Two engines are available to power the 2011 Subaru Forester. Both are horizontally opposed four cylinder units displacing 2.5-liters. The normally aspirated version is all-new for 2011 and delivers 170 horsepower at 6000 rpm and 174-ft-lbs of torque. While it makes the same power as before, since it is slightly larger and uses a double overhead cam system for intake/exhaust, it doesn’t have to work as hard—thus improving fuel economy. Mileage is estimated at 21-city and 27-highway, whether you team it with the four-speed automatic or five-speed manual transmission. The turbocharged engine goes into 2011 unchanged, producing 224 horsepower at 5200 rpm and 226 ft-lbs of torque at 2800 rpm. Available only with the automatic transmission, the turbo returns 19-city and 24 on the highway.
Forester won’t be classified as fast with either engine, though there is a discernable difference with the turbo. Still though, if you live at sea level and/or rarely go into the mountains, save some money, opt for the standard engine. You’ll pay less to get the car and you’ll get better fuel economy too. However, if you live in a mountainous region, deal with a lot of hills, and/or haul a lot of gear around (which the Forester will readily let you do) best get the turbo. Unless you’ve been paying absolutely no attention at all, you know by now every Subaru vehicle is all-wheel drive, however you might not know its all-wheel drive system is capable of transferring all engine output to a single wheel if said wheel is the only one of the four with traction.
Going down the road, the Forester serves up a pleasantly comfortable ride, while exhibiting adequate body control. Though it sits relatively high with nine inches of ground clearance, it doesn’t go all tipsy on you when you ask for a brisk change of direction. Taller drivers might wish for a bit more thigh support from the seats, but headroom isn’t going to be a problem for anyone. Getting in and out of the Forester is so easy you don’t even notice how easy it is. You just take it for granted that’s the way a car is supposed to be. (We’re here to tell you folks, that ain’t always the case.) With all those tall windows, outward visibility is a strong point for the Forester as well.

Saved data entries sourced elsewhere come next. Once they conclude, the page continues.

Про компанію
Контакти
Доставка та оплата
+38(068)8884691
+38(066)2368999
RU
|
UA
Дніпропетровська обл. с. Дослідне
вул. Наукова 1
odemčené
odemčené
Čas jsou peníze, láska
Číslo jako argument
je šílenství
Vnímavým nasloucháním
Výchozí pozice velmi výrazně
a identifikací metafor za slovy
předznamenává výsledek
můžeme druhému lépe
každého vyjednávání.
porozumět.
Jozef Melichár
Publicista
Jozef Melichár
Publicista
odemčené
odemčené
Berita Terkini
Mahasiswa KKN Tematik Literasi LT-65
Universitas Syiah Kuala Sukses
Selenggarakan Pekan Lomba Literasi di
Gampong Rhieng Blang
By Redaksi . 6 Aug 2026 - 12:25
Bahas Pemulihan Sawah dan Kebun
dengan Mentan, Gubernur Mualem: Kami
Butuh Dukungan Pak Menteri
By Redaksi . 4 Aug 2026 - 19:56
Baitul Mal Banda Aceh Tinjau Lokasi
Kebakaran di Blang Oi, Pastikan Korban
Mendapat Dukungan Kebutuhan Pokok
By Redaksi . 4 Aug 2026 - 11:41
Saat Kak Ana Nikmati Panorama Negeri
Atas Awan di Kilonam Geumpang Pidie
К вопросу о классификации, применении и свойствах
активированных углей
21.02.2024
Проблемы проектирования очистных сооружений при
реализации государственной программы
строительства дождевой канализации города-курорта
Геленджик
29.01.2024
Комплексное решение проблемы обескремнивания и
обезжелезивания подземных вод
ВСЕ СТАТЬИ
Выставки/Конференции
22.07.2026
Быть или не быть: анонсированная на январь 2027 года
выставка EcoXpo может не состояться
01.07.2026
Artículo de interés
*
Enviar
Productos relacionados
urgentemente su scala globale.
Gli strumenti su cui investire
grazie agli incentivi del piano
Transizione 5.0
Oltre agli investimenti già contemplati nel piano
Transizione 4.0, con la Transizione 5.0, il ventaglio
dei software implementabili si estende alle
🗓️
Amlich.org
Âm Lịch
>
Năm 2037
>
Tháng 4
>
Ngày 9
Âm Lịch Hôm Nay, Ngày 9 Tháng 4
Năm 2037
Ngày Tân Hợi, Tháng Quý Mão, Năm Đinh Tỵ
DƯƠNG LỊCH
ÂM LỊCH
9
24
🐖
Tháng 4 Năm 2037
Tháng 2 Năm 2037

Bottom line, as family transpo, the Subaru Forester excels. If you’re an active individual who likes to get out and do things but doesn’t want to be saddled with a full-size SUV, the 2011 Forester should also be added to your shopping list. However, if your thing is image and appearance above everything else, you might consider the Subaru to be kind of gawky with its tall ride height, odd little hood scoop and (let’s face it—boxy shape). But, if you’re about substance over style—which based on the Forester’s sales figures it seems many people are—the 2011 Subaru Forester has a lot to offer.
Pricing starts at $21,220 with destination charges.